山根視来が感じた過去2年との差
「1敗に対してどこまで思いを持てたかなと。『負けに慣れちゃってないか』ってところは1年の中でも感じられる時期がありました。去年までは勝つだけじゃなくて、勝ったうえで内容をどう突き詰めていくのかを考えていた。そこは(過去2年と)差があったかなと思います」
谷口は「勝利の内容を突き詰めるだけの余裕がなかった」と苦しい胸の内を明かした。
「あれだけ代表に絡んでいる選手がいなくなると、自ずと厳しいところは出てくるのは覚悟していた。今年は目の前の試合をどう勝つかだけでいっぱいいっぱいになってしまった。もっと競争してレベルの高いものを引き出し合うことがチーム力アップにつながる。みんなでもうちょっと頑張らないといけないと思います」と底上げの必要性を強調したのだ。
加えて、キャプテンは「スタメンの平均年齢が高い」とも発言した。確かに今季の川崎を引っ張ったのは、37歳のチョン・ソンリョン、36歳の家長昭博、35歳の小林悠、31歳の谷口らといった面々だった。
20代前半の優れたタレントが海外移籍を選ぶ時代になり、中堅世代が空白になってしまうのはJリーグ全体の問題だが、川崎の若手台頭が乏しかったのは事実だ。しかも、肝心なところでレアンドロ・ダミアンや大島僚太といったキーマンたちがケガをしてしまった。守備の要・ジェジエウの長期離脱も含め、やはり戦力的に苦しかったのは間違いない。そこは来季に向けて早急な改善が必要だろう。
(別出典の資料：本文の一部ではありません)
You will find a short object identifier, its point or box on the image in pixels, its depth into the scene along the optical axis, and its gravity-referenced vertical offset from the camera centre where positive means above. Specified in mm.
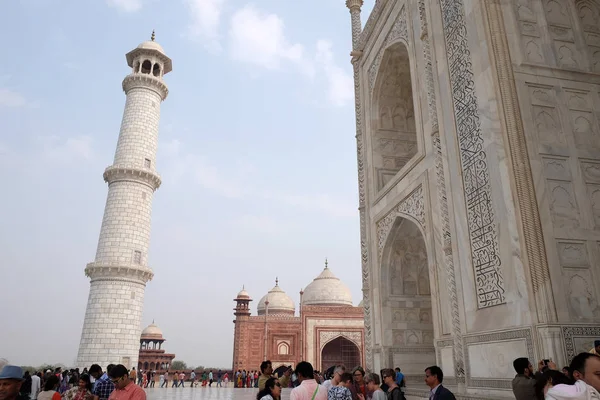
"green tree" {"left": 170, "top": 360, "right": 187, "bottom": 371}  55275 +413
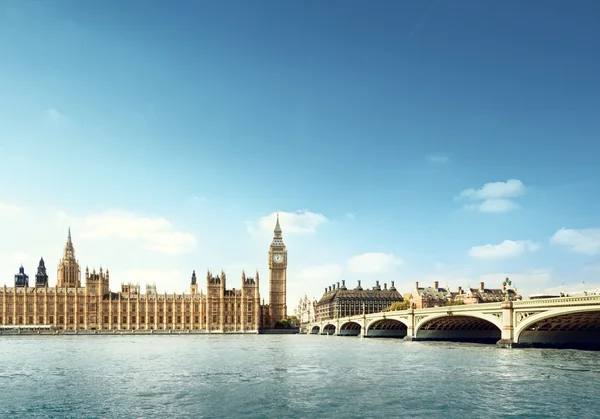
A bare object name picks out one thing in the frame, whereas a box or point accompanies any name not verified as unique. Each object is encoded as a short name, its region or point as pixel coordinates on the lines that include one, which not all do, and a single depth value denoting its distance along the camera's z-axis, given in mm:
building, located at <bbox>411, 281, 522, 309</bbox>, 174000
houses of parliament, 176125
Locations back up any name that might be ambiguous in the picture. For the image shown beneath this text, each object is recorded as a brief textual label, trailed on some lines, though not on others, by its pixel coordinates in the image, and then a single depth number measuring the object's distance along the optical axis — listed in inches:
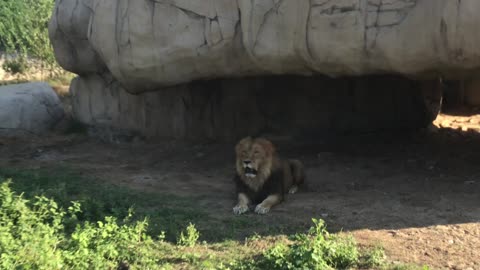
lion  526.3
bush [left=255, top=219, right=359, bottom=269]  352.5
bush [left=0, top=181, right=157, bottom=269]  347.3
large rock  467.5
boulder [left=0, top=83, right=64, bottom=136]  871.1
ただ、これだけ台所事情が厳しい中でも、最後の最後まで横浜を追い詰め、意地を見せた部分は前向きに評価していいはずだ。そこが過去2シーズン王者に君臨し続けてきたチームの底力なのだろう。そのメンタリティとボールを保持して敵を凌駕するサッカースタイルは不変だ。確固たるベースを生かしつつ、いかにしてさらなる強い集団を作るのか。今季の悔しさを先に続けつなげていくのか…。川崎は復権に向けて力強く前進するしかない。